Adjusted for SES, we found that more than half of the remaining time effect on good SRH in women and the fully remaining smaller effect in men could be attributed to increased regular LTPA over time. With respect to poor health it turned out that the time effect on SRH disappeared after adjusting for SES, however reappeared after including regular LTPA in the model. This situation in which the magnitude of the relationship between two variables becomes larger in the presence of a third variable would indicate suppression [38]. In our case, the suppression effect of regular LTPA indicated that (after controlling for SES) a decline in SRH would have taken place when regular LTPA had not increased over time. Hence, we found regular LTPA to be mediating the temporal development of good as well as poor SRH. However, given the lack of research in this field, further studies are warranted in order to validate our findings.

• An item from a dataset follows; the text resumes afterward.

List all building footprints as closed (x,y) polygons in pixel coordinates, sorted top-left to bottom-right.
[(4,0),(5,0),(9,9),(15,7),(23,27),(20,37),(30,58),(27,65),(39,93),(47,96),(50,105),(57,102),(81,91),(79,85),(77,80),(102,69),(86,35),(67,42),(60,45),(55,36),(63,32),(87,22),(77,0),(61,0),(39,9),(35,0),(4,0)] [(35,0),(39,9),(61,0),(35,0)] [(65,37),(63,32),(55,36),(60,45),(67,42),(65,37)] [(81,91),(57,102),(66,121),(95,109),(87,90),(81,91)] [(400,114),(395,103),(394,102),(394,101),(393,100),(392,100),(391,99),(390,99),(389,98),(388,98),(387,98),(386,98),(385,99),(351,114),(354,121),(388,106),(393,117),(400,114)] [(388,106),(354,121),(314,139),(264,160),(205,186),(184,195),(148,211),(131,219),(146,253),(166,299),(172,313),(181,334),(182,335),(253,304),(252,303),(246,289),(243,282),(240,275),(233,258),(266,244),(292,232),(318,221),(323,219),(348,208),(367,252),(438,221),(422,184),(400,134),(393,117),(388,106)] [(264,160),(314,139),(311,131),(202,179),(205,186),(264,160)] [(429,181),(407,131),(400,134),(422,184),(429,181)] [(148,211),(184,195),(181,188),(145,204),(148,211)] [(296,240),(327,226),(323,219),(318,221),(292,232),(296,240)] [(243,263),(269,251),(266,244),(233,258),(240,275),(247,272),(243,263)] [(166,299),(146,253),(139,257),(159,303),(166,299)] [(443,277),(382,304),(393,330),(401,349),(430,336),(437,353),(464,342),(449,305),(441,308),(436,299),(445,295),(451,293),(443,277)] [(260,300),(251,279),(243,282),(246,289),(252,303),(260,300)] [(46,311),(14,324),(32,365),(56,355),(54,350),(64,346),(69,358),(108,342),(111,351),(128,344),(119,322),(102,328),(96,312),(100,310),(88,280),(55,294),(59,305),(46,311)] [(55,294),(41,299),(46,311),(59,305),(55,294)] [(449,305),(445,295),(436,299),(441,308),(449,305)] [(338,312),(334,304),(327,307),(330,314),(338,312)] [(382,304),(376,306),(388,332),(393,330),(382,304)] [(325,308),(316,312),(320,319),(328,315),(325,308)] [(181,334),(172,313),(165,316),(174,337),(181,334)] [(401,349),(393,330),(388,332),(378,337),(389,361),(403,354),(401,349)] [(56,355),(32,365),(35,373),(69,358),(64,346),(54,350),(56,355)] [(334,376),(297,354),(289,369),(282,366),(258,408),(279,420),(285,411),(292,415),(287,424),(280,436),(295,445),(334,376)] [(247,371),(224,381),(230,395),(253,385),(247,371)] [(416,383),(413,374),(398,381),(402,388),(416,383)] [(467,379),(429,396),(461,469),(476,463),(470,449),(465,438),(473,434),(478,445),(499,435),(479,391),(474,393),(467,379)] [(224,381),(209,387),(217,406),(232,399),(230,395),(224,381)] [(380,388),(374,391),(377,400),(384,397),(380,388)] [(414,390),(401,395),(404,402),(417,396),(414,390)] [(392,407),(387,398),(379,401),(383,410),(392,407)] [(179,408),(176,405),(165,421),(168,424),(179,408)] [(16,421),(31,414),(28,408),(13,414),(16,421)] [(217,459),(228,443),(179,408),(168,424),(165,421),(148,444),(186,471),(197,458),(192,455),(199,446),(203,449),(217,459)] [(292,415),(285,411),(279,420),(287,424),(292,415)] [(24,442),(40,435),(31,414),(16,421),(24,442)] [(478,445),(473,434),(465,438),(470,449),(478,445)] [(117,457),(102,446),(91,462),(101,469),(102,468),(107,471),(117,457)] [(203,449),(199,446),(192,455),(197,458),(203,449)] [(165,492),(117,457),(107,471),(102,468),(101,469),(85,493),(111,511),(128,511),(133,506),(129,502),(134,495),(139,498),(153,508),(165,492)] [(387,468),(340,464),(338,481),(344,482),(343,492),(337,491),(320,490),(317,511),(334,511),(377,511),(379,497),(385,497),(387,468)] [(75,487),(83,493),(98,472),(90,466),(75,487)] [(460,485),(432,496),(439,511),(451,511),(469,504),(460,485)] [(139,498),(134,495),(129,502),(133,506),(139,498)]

According to the WHO one of the myths of aging is that it is too late to adopt a healthy lifestyle in the later years. On the contrary, it is argued that engaging in appropriate physical activity can prevent functional decline and enhance one’s quality of life even in older age [39]. In line with this assumption, this study provides first evidence that increasing LTPA over time at population level might contribute to improve SRH of elderly workers. Therefore, promoting LTPA might be a key factor to maintain work ability into old age. Since LTPA is just one of the possible influencing factors affecting health and well-being, further studies should also focus on other determinants contributing to change of SRH at population level. Within a conceptual framework for explaining socioeconomic inequalities in health, structural, psychosocial and behavioral factors were found to be important pathways [40]. Moving the field of research forward, this conceptual framework might not only be applicable to cross-sectional analyses but could also be useful for explaining health trends and the development of health inequalities over time.

Finally, some important limitations of our study should be addressed. First, as all measures used were self-reported, they are subject for potential measurement error [41]. Lacking information on the institutionalized population and persons who could not participate in the survey for health reasons may have led to an overestimation of proportions of good SRH [42]. In addition, it has to be considered that changes in the perception of health over time may contribute to changes in SRH. Due to possible social desirability bias, self-reports of LTPA may led to an under-reporting of low levels of LTPA. Furthermore, in accordance with longitudinal data demonstrating long-term health benefits of physical activity, we assumed that LTPA affected SRH [16]. However, firm conclusions cannot be drawn for the causal relationship as our analyses based on cross-sectional comparisons. Hence, it might also be possible that increasing SRH over time has led to rise in LTPA. Finally, the single item used for measuring ‘leisure time sports activities’ does not allow for a distinction between moderate and vigorous LTPA and for answering the question of whether LTPA has changed according to the proportion of subjects achieving physical activity recommendations, for instance made by the WHO [43].

Conclusion

We found a substantial part of the health trend in SRH from 1995 to 2015 among the elderly population in Germany to be explained by increases in regular LTPA. Our results support the view that promoting regular LTPA may help to increase the number of elderly workers in the labor market. Given the importance of regular LTPA, public health policies should promote the working and environmental conditions that facilitate the integration of exercise in everyday living. Since healthy aging depends not only on behavioral but on a variety of social, cultural, economic and personal determinants, equal priority should be given on policies that focus on disease prevention and health promotion, aiming at developing both individual capabilities and healthy environments.